• _YOUR INSTRUCTIONS_
Take the lines below beginning at the line that has "14,100 (59.5) |" and stopping after the line that has "Note: () Boom", and print them exactly as they are, with no other lines.

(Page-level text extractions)
━━━━━━
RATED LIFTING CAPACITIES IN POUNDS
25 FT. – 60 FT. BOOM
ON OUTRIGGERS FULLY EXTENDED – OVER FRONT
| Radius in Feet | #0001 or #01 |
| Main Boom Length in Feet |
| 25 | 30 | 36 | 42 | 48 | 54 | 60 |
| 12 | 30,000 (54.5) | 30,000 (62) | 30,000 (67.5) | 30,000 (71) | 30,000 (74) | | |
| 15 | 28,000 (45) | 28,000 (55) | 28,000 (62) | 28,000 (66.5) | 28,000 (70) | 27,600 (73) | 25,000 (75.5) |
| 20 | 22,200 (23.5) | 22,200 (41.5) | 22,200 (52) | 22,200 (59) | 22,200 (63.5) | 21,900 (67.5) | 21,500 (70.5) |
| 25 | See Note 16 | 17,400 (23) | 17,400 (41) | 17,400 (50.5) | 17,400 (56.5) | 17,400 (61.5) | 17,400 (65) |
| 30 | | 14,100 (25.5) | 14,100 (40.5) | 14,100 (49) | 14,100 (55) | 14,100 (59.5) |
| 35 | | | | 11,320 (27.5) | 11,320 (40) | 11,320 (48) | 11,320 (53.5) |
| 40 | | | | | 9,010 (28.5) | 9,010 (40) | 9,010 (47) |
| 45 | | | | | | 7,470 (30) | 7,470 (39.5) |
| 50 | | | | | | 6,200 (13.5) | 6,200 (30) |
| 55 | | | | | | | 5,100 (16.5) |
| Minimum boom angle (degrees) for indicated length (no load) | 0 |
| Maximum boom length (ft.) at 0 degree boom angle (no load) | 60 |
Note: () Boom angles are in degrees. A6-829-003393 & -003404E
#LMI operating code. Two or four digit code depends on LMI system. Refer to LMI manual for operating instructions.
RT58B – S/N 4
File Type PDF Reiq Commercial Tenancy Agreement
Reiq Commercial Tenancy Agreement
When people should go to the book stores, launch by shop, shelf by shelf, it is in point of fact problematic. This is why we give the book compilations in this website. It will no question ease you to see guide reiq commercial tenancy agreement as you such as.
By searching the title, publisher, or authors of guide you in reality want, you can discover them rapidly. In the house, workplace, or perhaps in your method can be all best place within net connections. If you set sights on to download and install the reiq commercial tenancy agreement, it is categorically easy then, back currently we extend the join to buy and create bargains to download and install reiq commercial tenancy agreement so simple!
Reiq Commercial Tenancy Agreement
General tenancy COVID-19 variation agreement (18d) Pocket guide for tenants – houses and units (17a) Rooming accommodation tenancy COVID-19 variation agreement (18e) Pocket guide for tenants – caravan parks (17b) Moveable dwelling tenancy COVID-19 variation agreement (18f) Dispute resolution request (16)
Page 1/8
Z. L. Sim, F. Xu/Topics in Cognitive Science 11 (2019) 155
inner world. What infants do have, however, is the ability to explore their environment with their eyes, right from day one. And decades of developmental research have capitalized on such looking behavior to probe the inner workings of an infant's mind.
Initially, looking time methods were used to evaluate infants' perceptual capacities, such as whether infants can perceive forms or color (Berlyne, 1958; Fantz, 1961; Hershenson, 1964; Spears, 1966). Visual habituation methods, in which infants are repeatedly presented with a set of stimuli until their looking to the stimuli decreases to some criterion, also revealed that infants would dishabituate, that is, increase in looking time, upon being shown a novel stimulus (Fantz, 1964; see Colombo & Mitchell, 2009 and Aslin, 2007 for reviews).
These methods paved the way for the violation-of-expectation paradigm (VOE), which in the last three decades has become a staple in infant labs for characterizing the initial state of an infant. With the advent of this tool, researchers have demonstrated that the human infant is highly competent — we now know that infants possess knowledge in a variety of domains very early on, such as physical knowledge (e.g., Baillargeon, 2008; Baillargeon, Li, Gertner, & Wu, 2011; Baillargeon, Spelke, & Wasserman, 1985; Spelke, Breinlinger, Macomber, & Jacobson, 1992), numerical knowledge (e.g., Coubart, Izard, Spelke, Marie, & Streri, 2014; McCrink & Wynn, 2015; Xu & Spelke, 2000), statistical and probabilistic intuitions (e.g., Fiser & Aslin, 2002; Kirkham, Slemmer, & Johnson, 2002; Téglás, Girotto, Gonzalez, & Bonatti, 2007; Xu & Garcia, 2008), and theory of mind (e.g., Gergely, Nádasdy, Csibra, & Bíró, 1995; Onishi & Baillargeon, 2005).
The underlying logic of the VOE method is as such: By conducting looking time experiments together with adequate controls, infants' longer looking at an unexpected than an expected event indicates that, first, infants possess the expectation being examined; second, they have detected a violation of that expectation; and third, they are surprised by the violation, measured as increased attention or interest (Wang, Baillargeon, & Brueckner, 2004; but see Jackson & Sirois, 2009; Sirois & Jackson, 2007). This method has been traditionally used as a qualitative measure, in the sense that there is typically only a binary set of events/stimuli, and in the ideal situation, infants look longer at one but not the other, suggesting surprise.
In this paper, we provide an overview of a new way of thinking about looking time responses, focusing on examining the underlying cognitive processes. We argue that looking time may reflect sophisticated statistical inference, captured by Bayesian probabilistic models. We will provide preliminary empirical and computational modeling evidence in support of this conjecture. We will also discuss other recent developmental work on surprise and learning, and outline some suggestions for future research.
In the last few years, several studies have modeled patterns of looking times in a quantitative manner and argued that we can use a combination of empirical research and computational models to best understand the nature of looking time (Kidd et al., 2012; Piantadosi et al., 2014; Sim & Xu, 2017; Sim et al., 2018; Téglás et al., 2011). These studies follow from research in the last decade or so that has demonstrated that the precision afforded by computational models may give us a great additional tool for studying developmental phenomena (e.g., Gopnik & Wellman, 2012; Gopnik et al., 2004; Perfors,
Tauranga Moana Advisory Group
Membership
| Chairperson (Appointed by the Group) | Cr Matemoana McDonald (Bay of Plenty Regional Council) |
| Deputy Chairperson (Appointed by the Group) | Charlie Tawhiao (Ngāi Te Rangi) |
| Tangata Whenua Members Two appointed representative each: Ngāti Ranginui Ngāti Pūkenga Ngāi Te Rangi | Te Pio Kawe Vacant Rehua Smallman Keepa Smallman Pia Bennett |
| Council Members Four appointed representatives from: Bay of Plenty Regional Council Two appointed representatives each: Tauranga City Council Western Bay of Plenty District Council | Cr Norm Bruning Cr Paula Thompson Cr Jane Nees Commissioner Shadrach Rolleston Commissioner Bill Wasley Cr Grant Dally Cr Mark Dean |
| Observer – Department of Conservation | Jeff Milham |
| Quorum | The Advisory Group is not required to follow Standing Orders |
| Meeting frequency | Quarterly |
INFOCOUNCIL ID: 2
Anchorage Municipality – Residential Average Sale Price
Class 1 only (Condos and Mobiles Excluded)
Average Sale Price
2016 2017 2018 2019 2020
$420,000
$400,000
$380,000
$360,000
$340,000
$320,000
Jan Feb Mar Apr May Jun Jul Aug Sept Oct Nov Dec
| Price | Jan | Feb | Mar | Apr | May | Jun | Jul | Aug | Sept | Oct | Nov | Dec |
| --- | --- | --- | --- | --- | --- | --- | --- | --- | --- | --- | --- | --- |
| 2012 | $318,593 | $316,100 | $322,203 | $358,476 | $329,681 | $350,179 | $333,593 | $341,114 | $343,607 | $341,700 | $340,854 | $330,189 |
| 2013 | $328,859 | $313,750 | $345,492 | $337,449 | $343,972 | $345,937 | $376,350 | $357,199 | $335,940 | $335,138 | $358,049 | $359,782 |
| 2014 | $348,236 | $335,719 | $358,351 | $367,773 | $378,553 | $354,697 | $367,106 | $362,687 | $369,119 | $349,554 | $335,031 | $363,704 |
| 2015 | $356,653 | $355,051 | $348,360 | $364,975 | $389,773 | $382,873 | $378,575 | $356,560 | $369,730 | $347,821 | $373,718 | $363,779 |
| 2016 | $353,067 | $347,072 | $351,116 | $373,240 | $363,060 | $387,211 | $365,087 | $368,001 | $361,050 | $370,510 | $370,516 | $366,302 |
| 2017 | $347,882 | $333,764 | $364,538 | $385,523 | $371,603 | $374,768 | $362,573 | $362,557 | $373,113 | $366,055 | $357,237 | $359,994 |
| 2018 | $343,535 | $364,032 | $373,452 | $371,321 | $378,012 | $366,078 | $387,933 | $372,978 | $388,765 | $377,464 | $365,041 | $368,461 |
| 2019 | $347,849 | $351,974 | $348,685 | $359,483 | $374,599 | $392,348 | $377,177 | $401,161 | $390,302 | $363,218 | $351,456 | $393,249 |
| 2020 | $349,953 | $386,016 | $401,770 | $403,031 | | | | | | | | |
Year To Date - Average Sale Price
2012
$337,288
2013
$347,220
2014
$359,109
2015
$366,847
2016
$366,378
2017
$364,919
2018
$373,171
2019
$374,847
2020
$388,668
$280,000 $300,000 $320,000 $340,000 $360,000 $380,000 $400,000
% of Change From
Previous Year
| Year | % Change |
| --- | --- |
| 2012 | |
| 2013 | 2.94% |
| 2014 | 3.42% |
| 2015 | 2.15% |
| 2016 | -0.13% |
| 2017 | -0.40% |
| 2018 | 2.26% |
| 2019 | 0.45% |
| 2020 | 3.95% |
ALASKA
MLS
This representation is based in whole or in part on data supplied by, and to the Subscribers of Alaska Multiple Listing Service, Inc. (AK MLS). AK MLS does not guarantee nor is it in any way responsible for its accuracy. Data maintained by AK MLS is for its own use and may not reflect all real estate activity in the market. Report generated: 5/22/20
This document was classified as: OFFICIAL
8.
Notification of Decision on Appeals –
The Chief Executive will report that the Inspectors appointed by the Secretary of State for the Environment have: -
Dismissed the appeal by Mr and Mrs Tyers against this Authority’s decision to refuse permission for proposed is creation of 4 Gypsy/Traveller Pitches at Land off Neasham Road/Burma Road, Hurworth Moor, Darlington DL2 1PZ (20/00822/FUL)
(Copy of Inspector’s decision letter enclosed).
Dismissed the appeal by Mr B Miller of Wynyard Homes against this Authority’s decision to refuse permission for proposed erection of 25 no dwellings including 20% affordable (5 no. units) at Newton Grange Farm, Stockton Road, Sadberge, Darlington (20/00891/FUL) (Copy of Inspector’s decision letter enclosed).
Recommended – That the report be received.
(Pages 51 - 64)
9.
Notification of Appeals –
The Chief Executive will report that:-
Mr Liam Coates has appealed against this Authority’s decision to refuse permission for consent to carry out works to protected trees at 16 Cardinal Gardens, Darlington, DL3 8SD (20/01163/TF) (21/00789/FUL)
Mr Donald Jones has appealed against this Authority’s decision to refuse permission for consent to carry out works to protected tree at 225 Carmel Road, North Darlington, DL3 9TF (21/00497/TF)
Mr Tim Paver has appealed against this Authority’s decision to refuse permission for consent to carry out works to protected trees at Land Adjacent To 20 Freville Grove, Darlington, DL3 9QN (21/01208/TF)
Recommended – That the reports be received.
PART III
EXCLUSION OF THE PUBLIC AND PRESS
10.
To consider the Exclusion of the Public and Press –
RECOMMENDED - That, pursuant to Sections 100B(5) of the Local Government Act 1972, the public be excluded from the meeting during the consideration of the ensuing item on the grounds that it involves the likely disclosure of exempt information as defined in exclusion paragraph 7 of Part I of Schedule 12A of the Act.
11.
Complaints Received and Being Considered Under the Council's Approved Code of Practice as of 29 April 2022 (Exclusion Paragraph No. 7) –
━━━━━━
• _EXERCISE SOLUTION_
| 30 | | 14,100 (25.5) | 14,100 (40.5) | 14,100 (49) | 14,100 (55) | 14,100 (59.5) |
| 35 | | | | 11,320 (27.5) | 11,320 (40) | 11,320 (48) | 11,320 (53.5) |
| 40 | | | | | 9,010 (28.5) | 9,010 (40) | 9,010 (47) |
| 45 | | | | | | 7,470 (30) | 7,470 (39.5) |
| 50 | | | | | | 6,200 (13.5) | 6,200 (30) |
| 55 | | | | | | | 5,100 (16.5) |
| Minimum boom angle (degrees) for indicated length (no load) | 0 |
| Maximum boom length (ft.) at 0 degree boom angle (no load) | 60 |
Note: () Boom angles are in degrees. A6-829-003393 & -003404E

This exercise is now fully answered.